This article reports upon a community survey of malaria in Prabis, Guinea-Bissau. A house to house census of the population was initially carried out from August to December 1991(rainy season). After completing the census of each village, the population was invited to come, a week later, to a central point, where they were medically examined and finger-prick blood samples were collected for epidemiological characterization of the malaria situation in the area. The blood films of the one single village were used to compare the sensitivity and specificity of Polymerase Chain Reaction (PCR) with optical microscopy detection of parasites. In another village, the occurrence of parasitaemia was compared in children with and without fever.
During the dry season, from March to June 1992, the population in each village was again invited to come to a central point. Some of the field procedures were repeated.
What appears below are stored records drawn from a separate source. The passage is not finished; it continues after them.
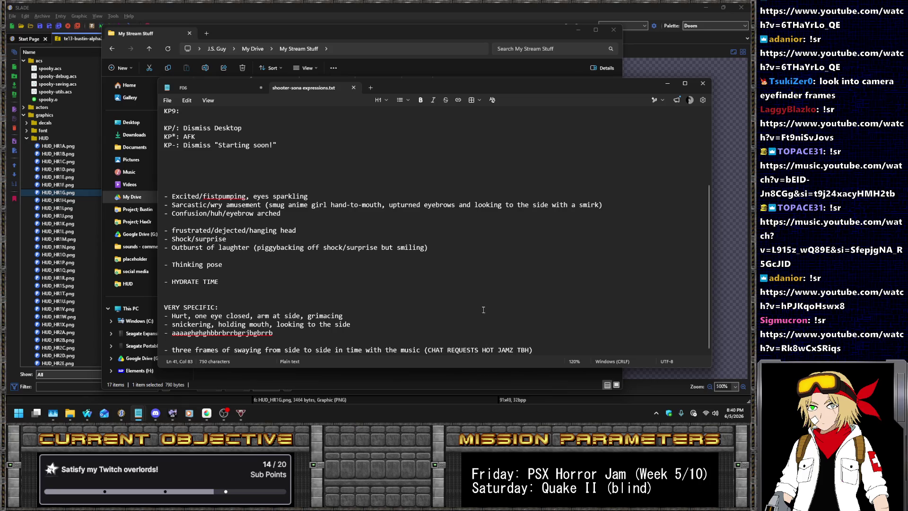
pyautogui.scroll(4, 702, 267)
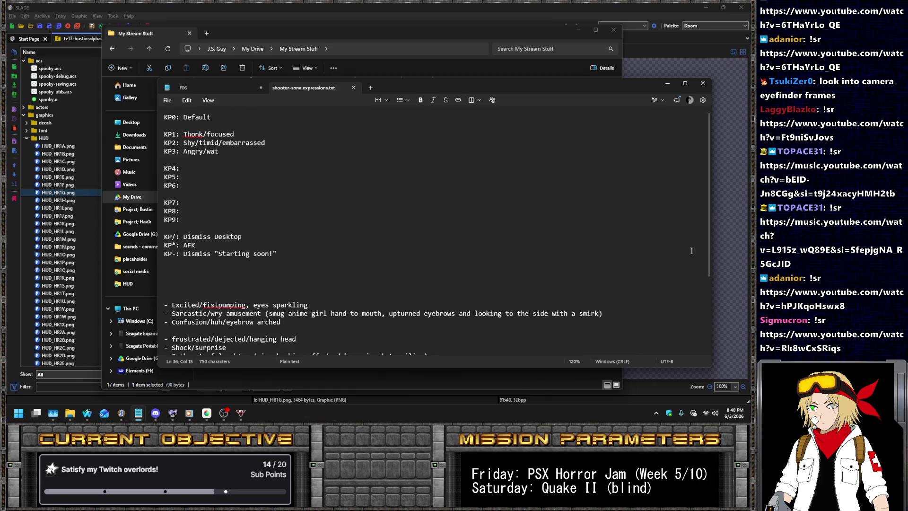
pyautogui.click(352, 88)
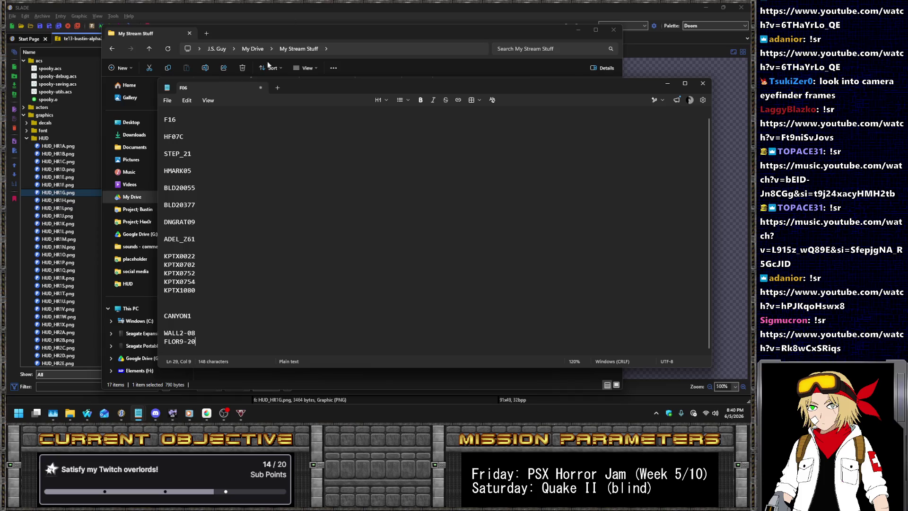
pyautogui.press('alt+Tab')
# - Preview the HUD_HR1C and HUD_REC1 graphics in SLADE
pyautogui.click(77, 162)
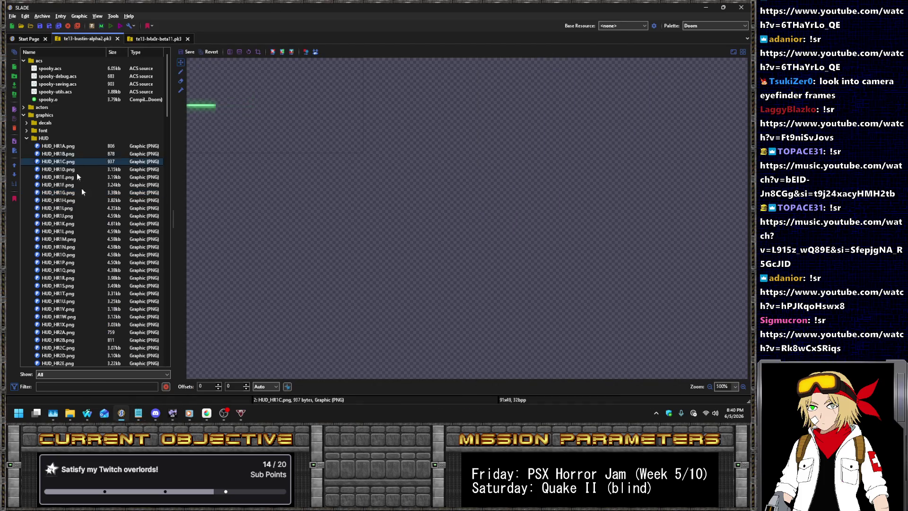
pyautogui.scroll(-15, 94, 213)
pyautogui.click(75, 193)
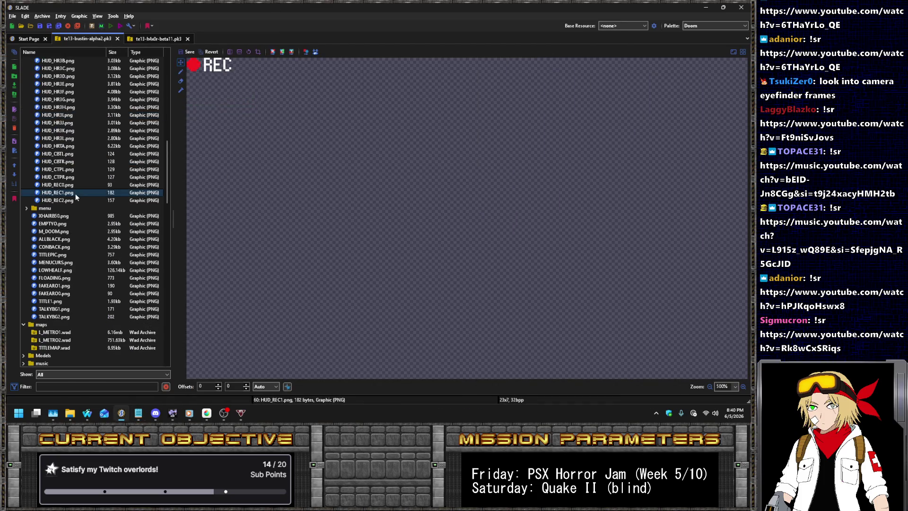
# - Paste the red dot and REC from rec 2.png into cam border bottom left.png and shift it down-right
pyautogui.click(206, 413)
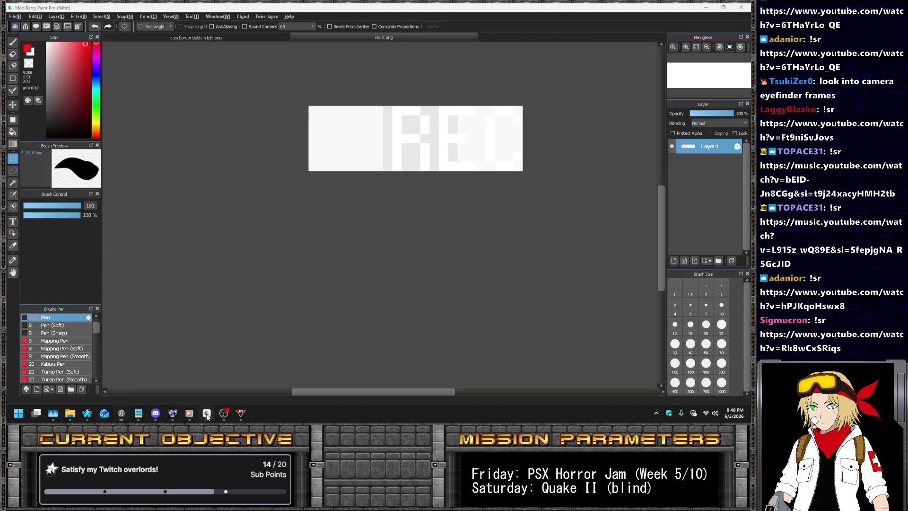
pyautogui.click(215, 39)
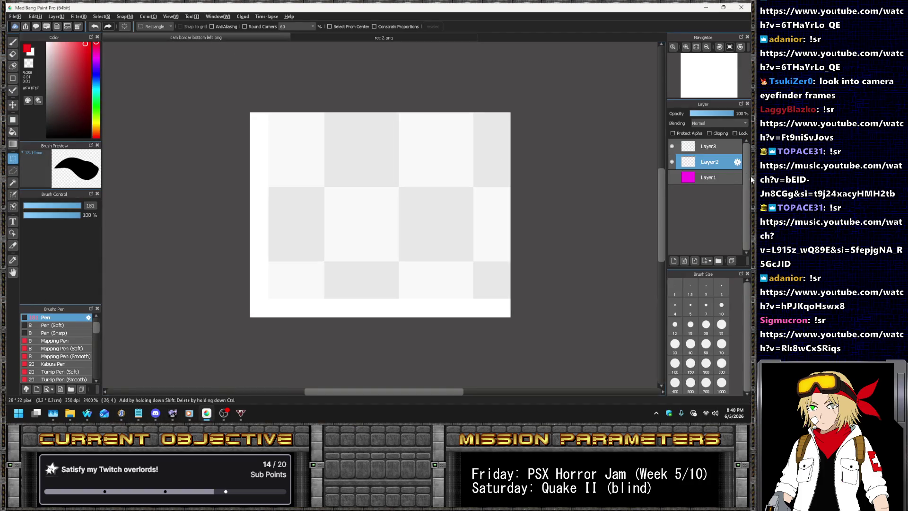
pyautogui.click(672, 178)
pyautogui.click(335, 36)
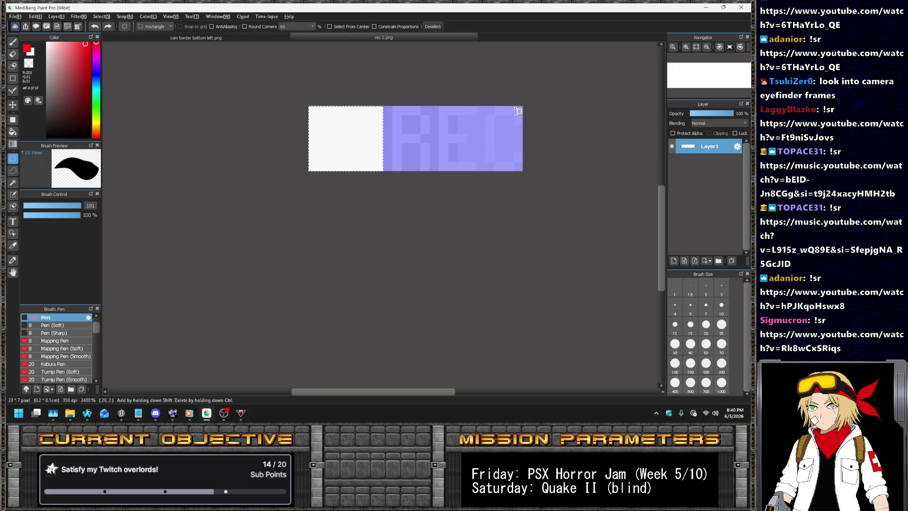
pyautogui.click(224, 37)
pyautogui.press('ctrl+v')
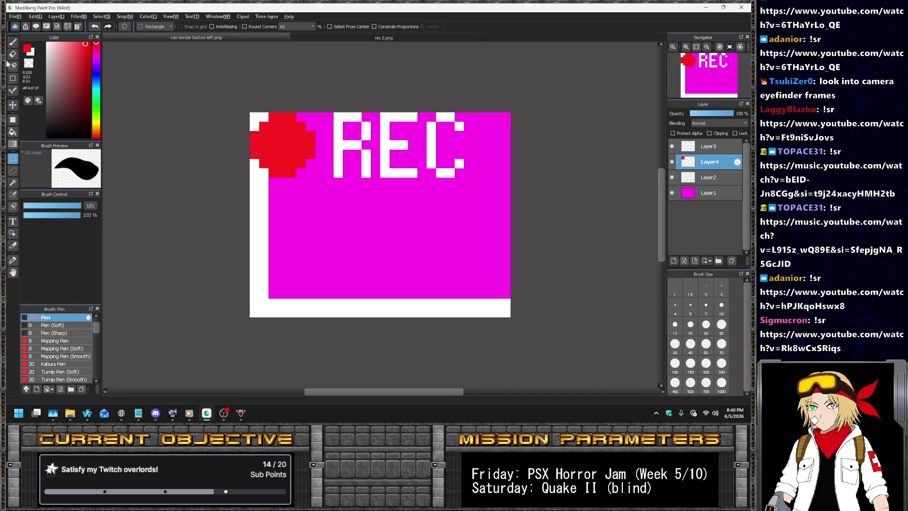
pyautogui.click(13, 105)
pyautogui.moveTo(427, 113); pyautogui.dragTo(456, 213)
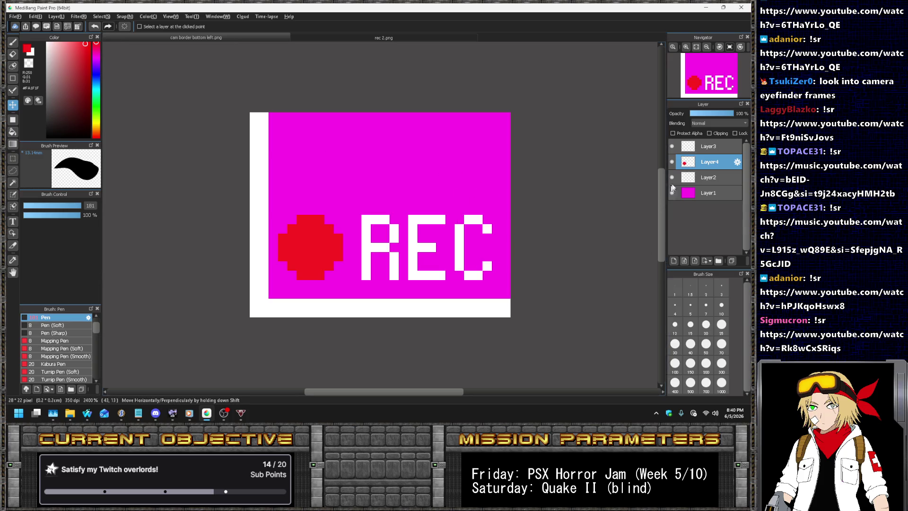
# - Flip Layer2's white border vertically to run along the top, and move the REC graphic up near it
pyautogui.click(678, 177)
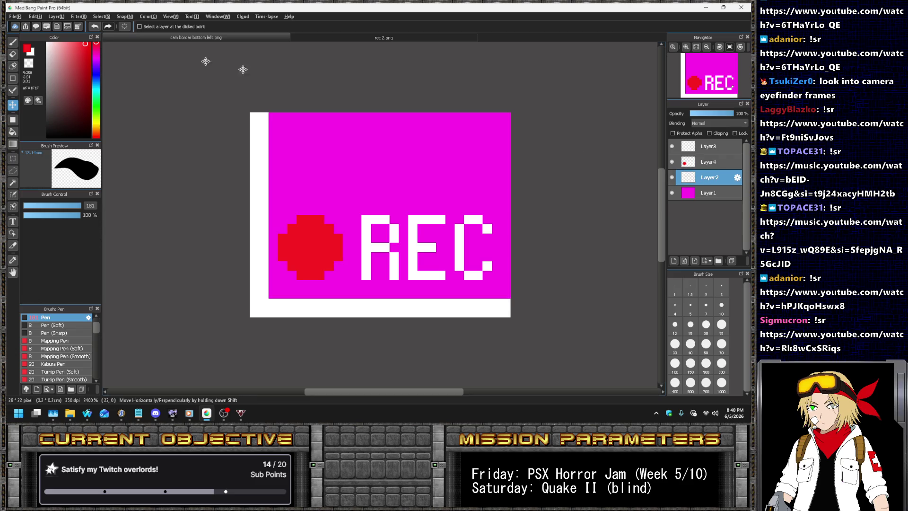
pyautogui.click(56, 16)
pyautogui.moveTo(112, 239)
The study revealed Prabis as an administrative Sector of Guinea-Bissau with endemic malaria, mostly due to Plasmodium falciparum, but with a significant rate of mixed infections. Active transmission occurred throughout the year, but it was more intensive during the rainy season and in the northwestern quadrant of the Sector. The level of endemicity of the villages varied from hypo to holoendemic. The factors associated with the differences among villages included village size and predominant economic activity (closeness to rice fields). The transmission paradigm was, most likely, a mixture of malaria of the African wet Savannah and malaria associated with irrigated paddy fields.
PCR proved to be a sensitive method with low specificity during the dry season. Pyraexia of 37.4 C or higher in children aged 2-9 years is not a sensitive indicator of parasitaemia but, it is highly specific and it has a clinically useful predictive value.